On April 23rd and 24th, a group of 15 Smeal MBAs attended a leadership immersion trip to the US Marines Officer Candidate School (OCS) in Quantico, Virginia. Joining other MBA students from UPenn and Cornell, the group got to experience first-hand some of the training required for Marine officers. The immersion is designed to demonstrate some of the leadership principles instilled through the OCS, understand how decision-making is affected in high-stress environments, and teach the group more about the philosophy of the Marine Corps.
The first part of the immersion was described as “transition training” and happens at the beginning, from the moment the busses arrive on-base. Drill sergeants immediately set the tone of the evening by telling the group the expectation is that they will be referred to by their rank, as it bears the same importance to them as an advanced degree does to us. Furthermore, anytime you were addressed by a sergeant, an acknowledgement response is required. This is the idea of “manners” in the Marines, and is somewhat different than the daily interactions in the civilian world. From here, orders and directions came quicker and quicker during the check-in process and while we had to set up the barracks area for the 1-night stay. This involved gathering some gear we would need in the morning, such as helmets and canteens, and making our beds military-style. Any lapse in how the sheets were tucked or the blanket folded caused us to go back into the night air and run around a large parking lot for a while. This activity served two purposes. First, it created an element of stress for us to operate under. Second, it demonstrated the standard of excellence that is strived for in the USMC, even in activities as mundane and making a bed.
After about 3 hours of sleep, we were greeted by our drill sergeant “hosts” for the morning routine of folding the sheets and blankets perfectly to be turned in. We had some light training as we ran back to a central building with an auditorium. There were sighs of relief as we found we would be sitting for a few speaker sessions about the Marines’ war philosophy and a preview of the day’s events. For us, this announcement meant that there would not be yelling or running, at least for an hour or two. The commanding officer of the OCS talked to us about the significance of the immersion, both for us and them. For us, it was a rare glimpse into the live on-base that most civilians never get. Then he stressed how valuable it was to the Marines that we have that inside-perspective due to likelihood that many of the attendees may be working in the government sector and influencing decisions that affect the USMC in our future careers.
After the morning sessions, the group realized the events for the day would be a great experience, regardless of how much sleep we were working on. We would get to experience the ropes course, a combat-style obstacle course, and a series of scenarios designed to test leadership reactions under constrained time and resources. We were placed on small teams of 4-5 MBAs with 1 Marine as an instructor and mentor for the day to give us support and instructions as we completed the challenges. The ropes course was much as we could expect. We worked our way through a series of obstacles like climbing rope nets and shimmying across a line from platform to platform.
Any mistake could lead to a 10 foot fall into a safety net below us.

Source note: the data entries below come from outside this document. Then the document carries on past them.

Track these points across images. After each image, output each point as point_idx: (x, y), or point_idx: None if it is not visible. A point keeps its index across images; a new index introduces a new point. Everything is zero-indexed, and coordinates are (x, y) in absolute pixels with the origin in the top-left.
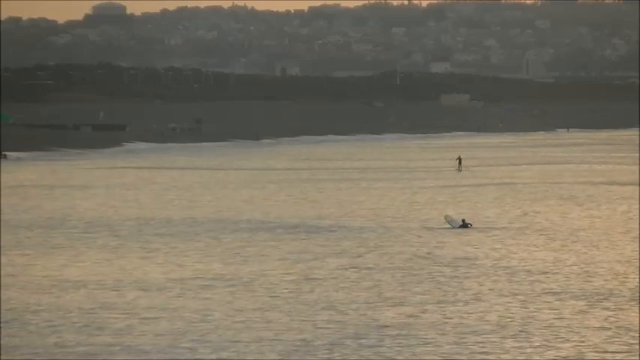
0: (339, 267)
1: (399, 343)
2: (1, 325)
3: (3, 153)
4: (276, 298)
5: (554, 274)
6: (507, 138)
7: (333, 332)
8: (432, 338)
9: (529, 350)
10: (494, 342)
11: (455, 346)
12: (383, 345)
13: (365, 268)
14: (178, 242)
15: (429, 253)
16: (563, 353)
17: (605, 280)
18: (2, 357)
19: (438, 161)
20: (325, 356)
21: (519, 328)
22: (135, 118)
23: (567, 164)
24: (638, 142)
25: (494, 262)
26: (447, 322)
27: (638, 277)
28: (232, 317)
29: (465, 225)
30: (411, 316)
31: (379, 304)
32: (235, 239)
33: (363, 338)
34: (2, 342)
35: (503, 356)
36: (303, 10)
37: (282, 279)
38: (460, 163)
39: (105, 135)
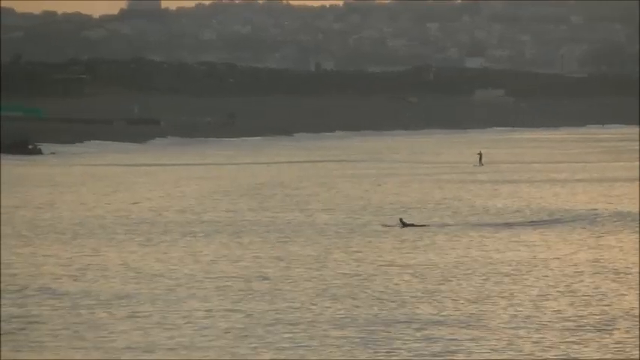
0: None
1: None
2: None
3: (38, 147)
4: None
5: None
6: (541, 133)
7: None
8: None
9: None
10: None
11: None
12: None
13: None
14: None
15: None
16: None
17: None
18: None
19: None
20: None
21: None
22: (169, 112)
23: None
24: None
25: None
26: None
27: None
28: None
29: (404, 224)
30: None
31: None
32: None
33: None
34: None
35: None
36: (338, 5)
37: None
38: (481, 158)
39: (139, 129)
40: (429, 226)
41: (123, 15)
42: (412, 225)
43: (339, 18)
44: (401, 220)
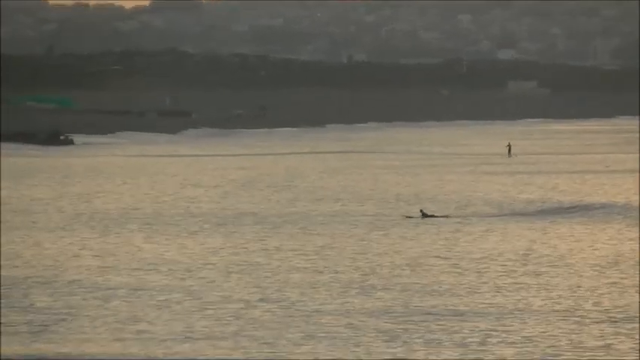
0: None
1: None
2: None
3: (70, 138)
4: None
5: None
6: (573, 125)
7: None
8: None
9: None
10: None
11: None
12: None
13: None
14: None
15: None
16: None
17: None
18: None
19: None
20: None
21: None
22: (200, 104)
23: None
24: None
25: None
26: None
27: None
28: None
29: (425, 215)
30: None
31: None
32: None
33: None
34: None
35: None
36: None
37: None
38: (510, 150)
39: (171, 121)
40: (449, 217)
41: (155, 7)
42: (433, 216)
43: (371, 10)
44: (422, 211)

The combat course was much more unique. We were geared up with helmets and training rifles as we moved through waist deep water, under barbed wire, and slid through narrow cement tubes. The team moved through as a cohesive unit, just like a team of Marines would.
The third event for the day was called the Leadership Reaction Course. This was referred to as a “playground” by a couple of the Marines but proved to be a challenging, and sometimes frustrating, experience! As a team, we were given 10 minutes to solve whichever scenario was given to us by our instructor. Although they seemed easy enough, each was made more difficult by the lack of resources needed to complete the task and the mental fog from sleep deprivation. It was designed to test our leadership instincts in areas such as delegation, motivation, and problem-solving.
The immersion concluded with a reception at the USMC museum outside the OCS. This was a great opportunity to talk casually with the new friends we had met from other schools and the Marines that had facilitates such a unique and valuable 2-day immersion. We shared our stories of the day over food and drinks and heard from the various organizers of the trip before everybody parted ways back to our respective cities and schools. The ride home was quiet as everybody slept after an exhausting day, but there was no doubt about the excitement present whenever we discussed this trip. A majority of the attendees will finish our MBA in just over a week, and the Quantico immersion was a perfect chance to make another life-long memory with classmates and friends.